When you copy the material below, keep every line exact and drop the pictures.
********************
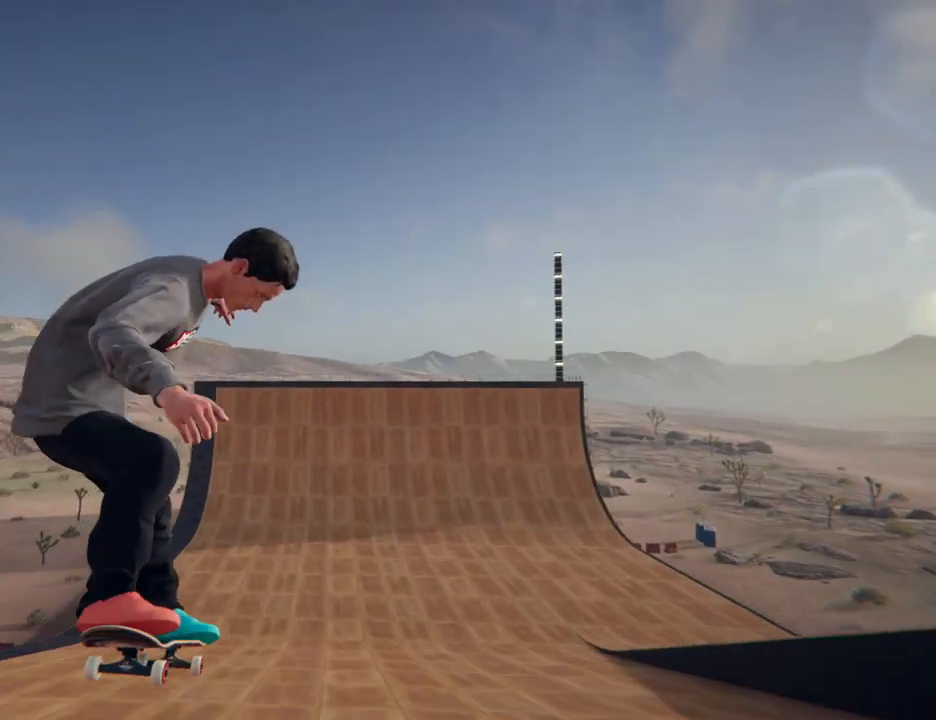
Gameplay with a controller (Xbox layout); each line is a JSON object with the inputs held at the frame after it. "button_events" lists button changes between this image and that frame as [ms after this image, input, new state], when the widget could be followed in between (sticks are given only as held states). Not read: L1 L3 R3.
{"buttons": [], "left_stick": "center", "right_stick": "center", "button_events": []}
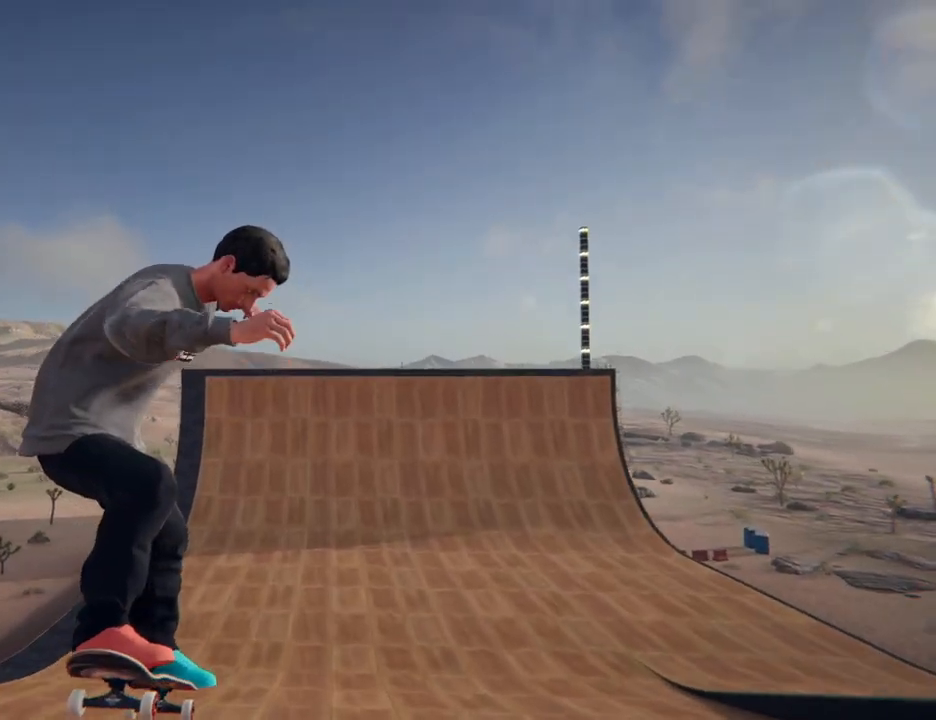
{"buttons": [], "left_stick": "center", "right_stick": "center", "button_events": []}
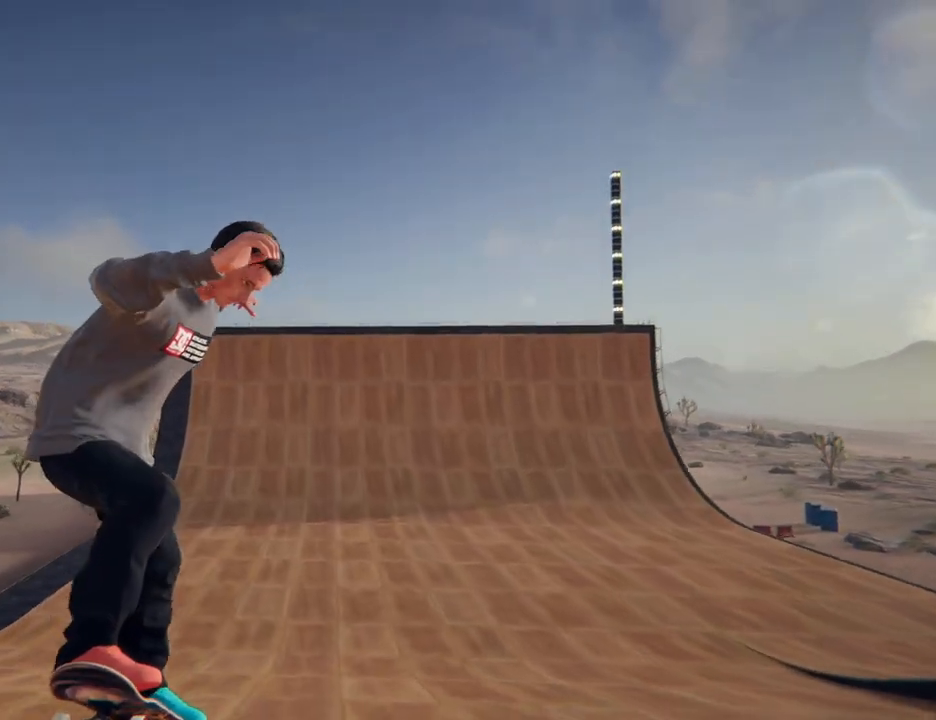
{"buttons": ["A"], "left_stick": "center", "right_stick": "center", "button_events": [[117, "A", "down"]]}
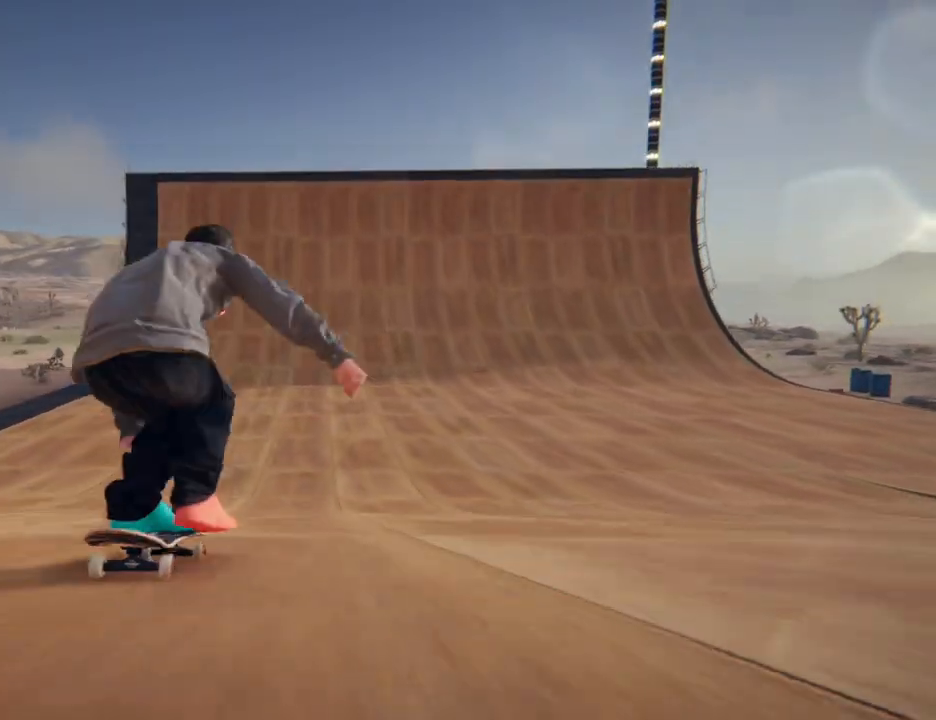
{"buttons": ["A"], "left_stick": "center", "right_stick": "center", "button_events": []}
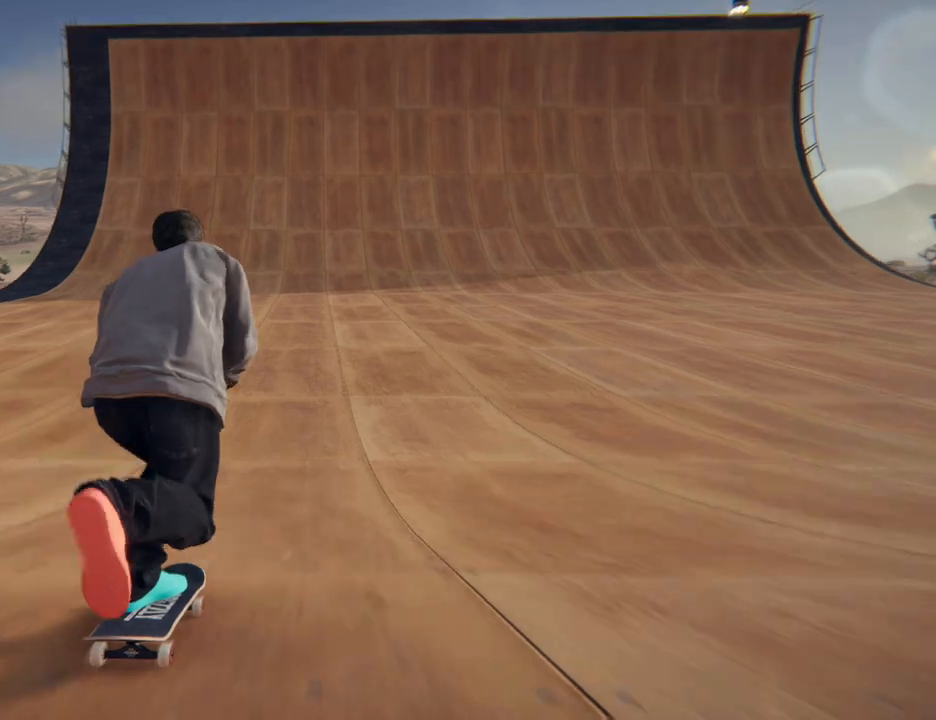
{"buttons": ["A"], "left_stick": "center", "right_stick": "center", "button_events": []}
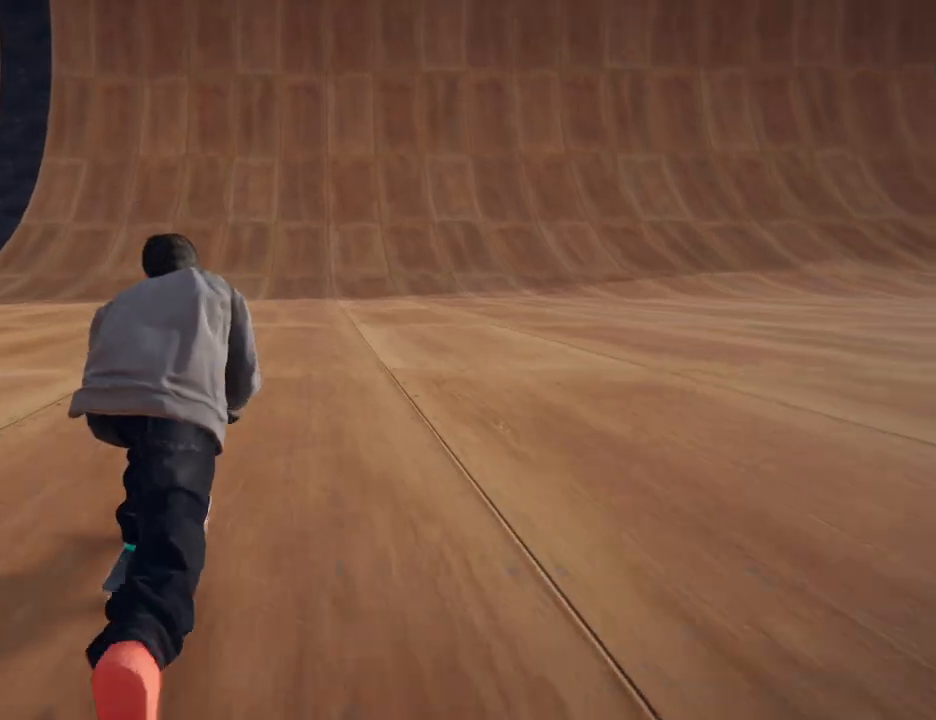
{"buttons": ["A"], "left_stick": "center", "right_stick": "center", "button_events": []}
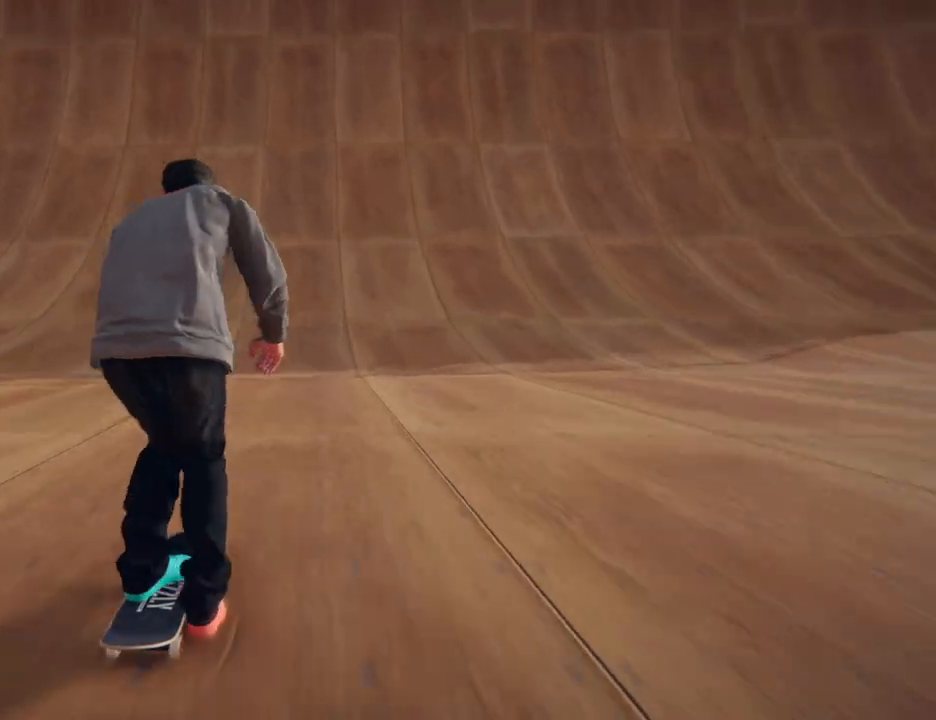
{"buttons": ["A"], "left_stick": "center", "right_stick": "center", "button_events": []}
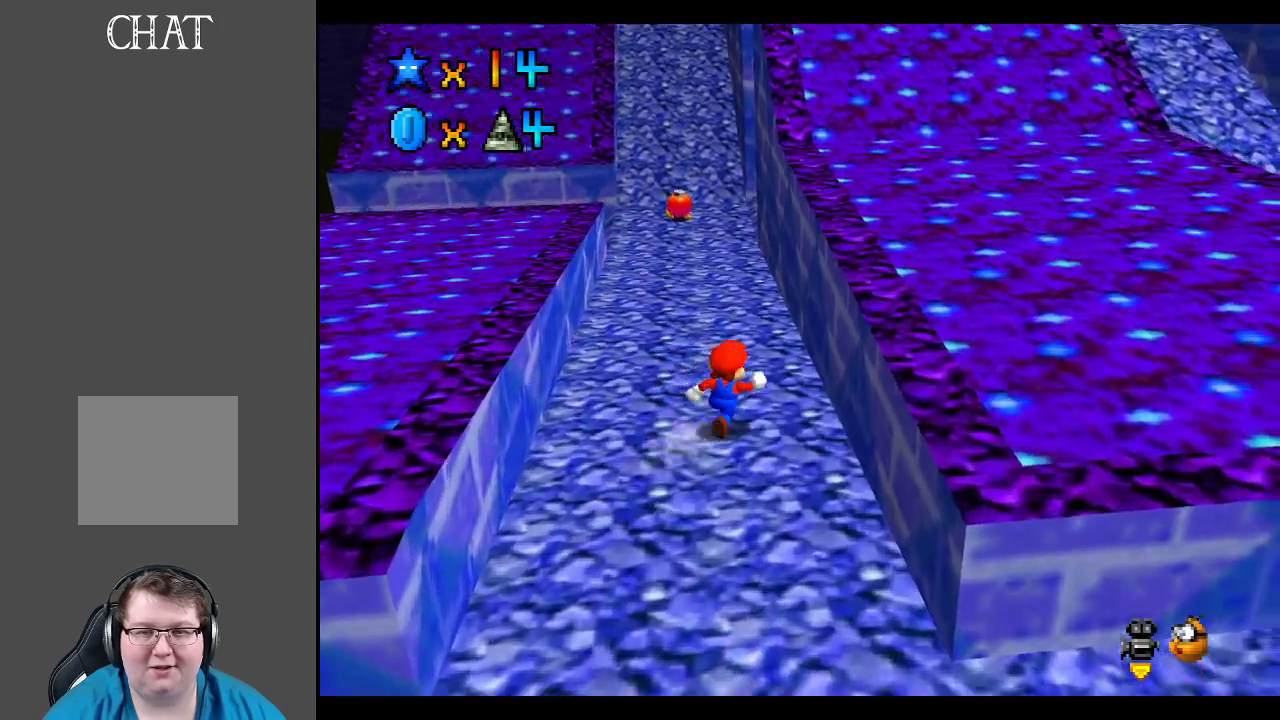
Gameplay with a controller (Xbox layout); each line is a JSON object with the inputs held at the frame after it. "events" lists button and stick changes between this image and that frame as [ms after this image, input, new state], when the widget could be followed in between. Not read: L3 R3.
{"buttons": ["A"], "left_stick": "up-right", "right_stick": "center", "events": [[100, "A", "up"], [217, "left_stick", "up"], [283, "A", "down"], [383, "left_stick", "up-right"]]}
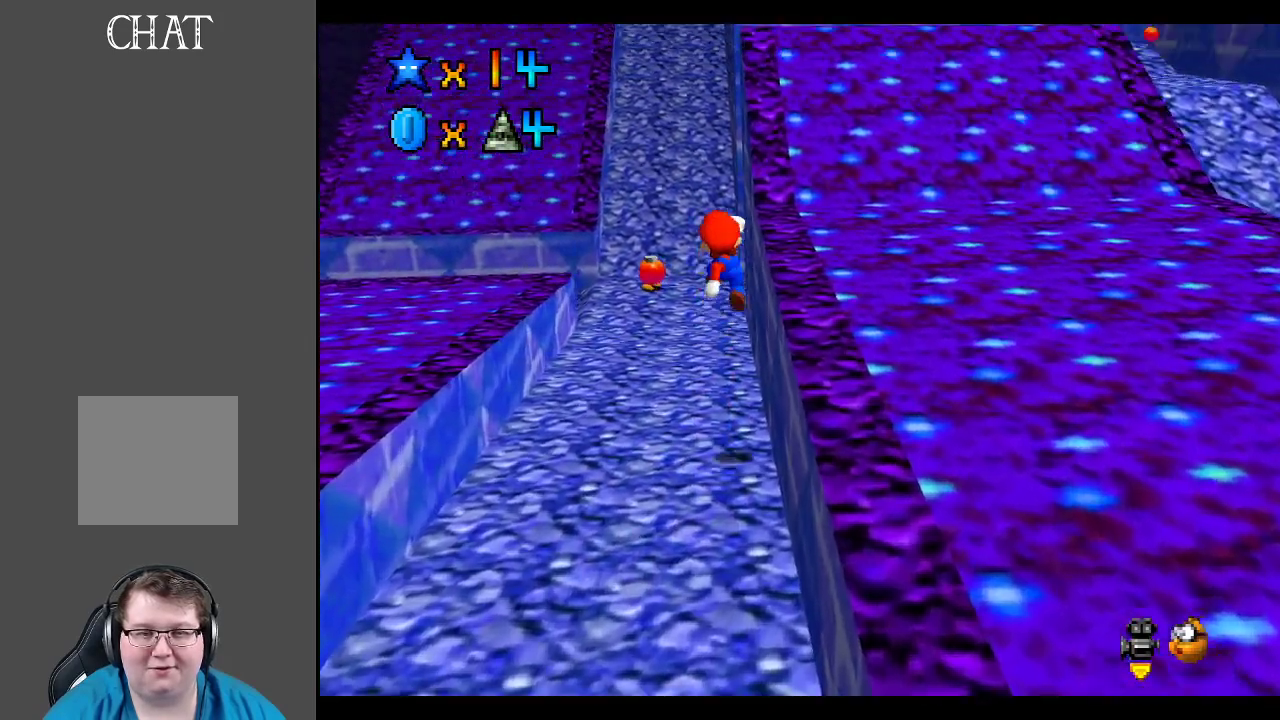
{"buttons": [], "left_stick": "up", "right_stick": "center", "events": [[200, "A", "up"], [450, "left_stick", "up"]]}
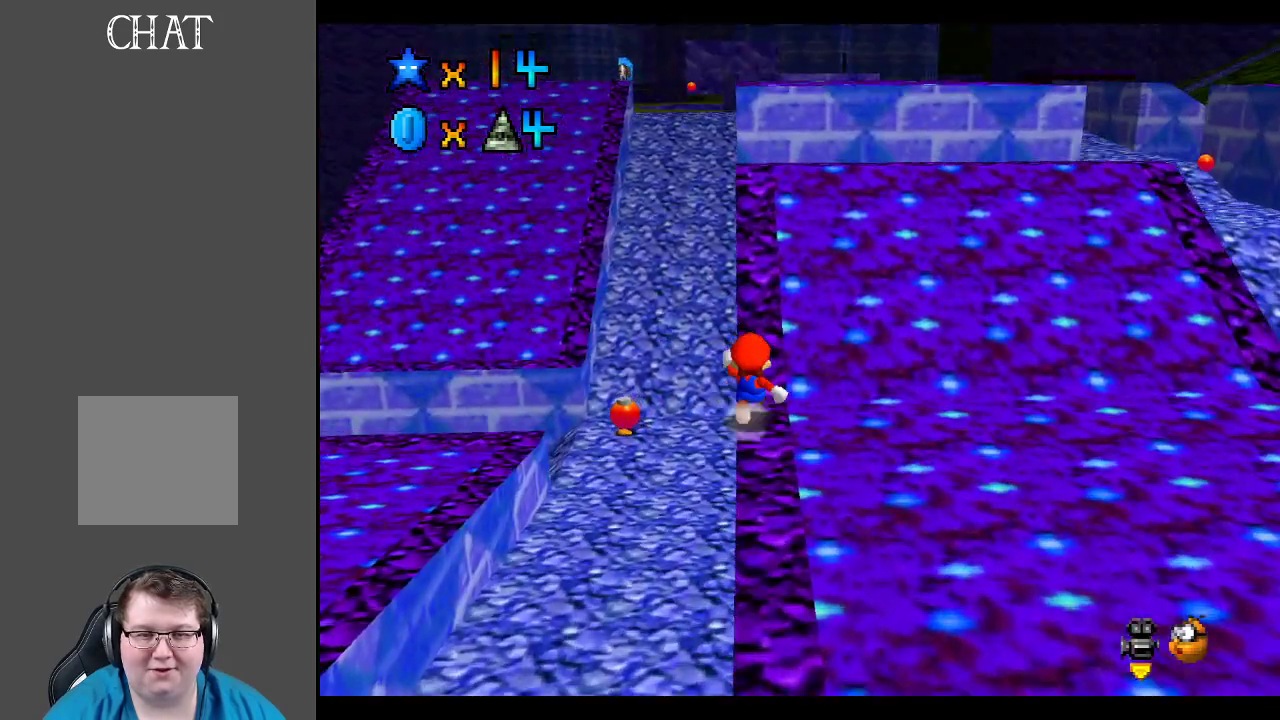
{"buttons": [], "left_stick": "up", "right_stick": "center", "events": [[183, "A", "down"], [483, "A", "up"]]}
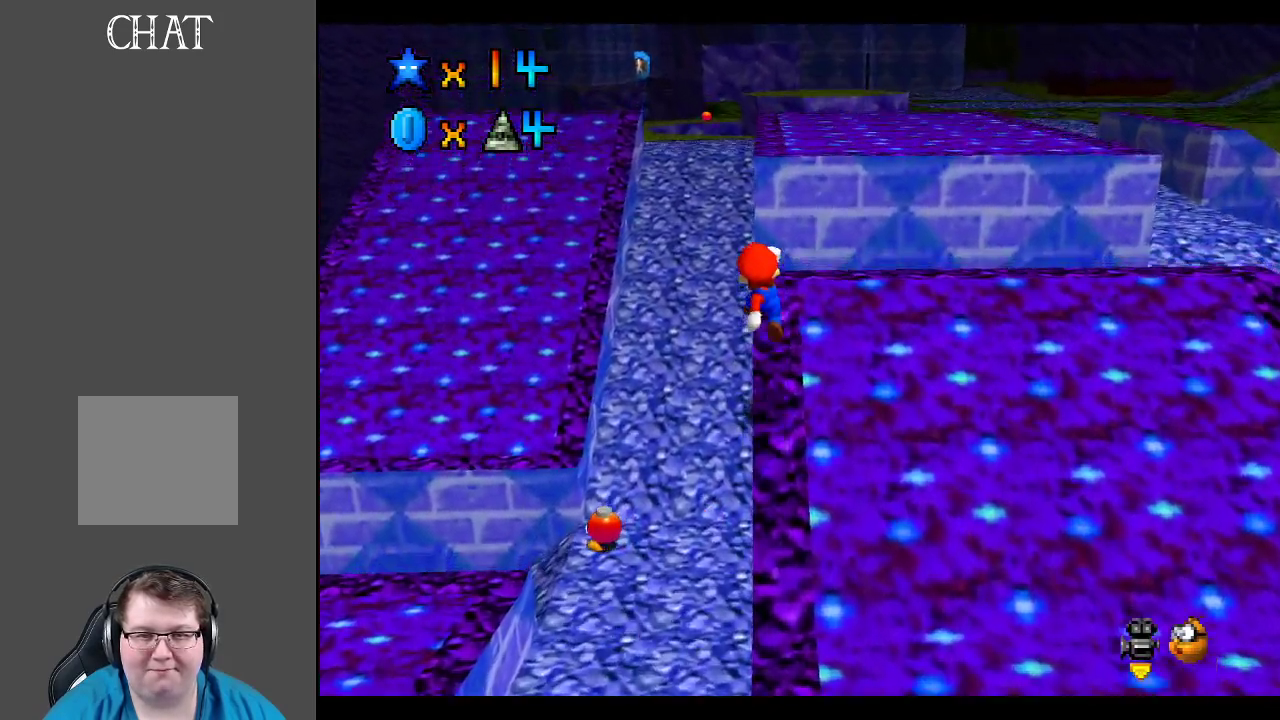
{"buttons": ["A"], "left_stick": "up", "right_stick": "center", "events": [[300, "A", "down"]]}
********************
Worked solution:
Gameplay with a controller (Xbox layout); each line is a JSON object with the inputs held at the frame after it. "button_events" lists button changes between this image and that frame as [ms after this image, input, new state], when the widget could be followed in between (sticks are given only as held states). Not read: L1 L3 R3.
{"buttons": [], "left_stick": "center", "right_stick": "center", "button_events": []}
{"buttons": [], "left_stick": "center", "right_stick": "center", "button_events": []}
{"buttons": ["A"], "left_stick": "center", "right_stick": "center", "button_events": [[117, "A", "down"]]}
{"buttons": ["A"], "left_stick": "center", "right_stick": "center", "button_events": []}
{"buttons": ["A"], "left_stick": "center", "right_stick": "center", "button_events": []}
{"buttons": ["A"], "left_stick": "center", "right_stick": "center", "button_events": []}
{"buttons": ["A"], "left_stick": "center", "right_stick": "center", "button_events": []}
Gameplay with a controller (Xbox layout); each line is a JSON object with the inputs held at the frame after it. "events" lists button and stick changes between this image and that frame as [ms after this image, input, new state], when the widget could be followed in between. Not read: L3 R3.
{"buttons": ["A"], "left_stick": "up-right", "right_stick": "center", "events": [[100, "A", "up"], [217, "left_stick", "up"], [283, "A", "down"], [383, "left_stick", "up-right"]]}
{"buttons": [], "left_stick": "up", "right_stick": "center", "events": [[200, "A", "up"], [450, "left_stick", "up"]]}
{"buttons": [], "left_stick": "up", "right_stick": "center", "events": [[183, "A", "down"], [483, "A", "up"]]}
{"buttons": ["A"], "left_stick": "up", "right_stick": "center", "events": [[300, "A", "down"]]}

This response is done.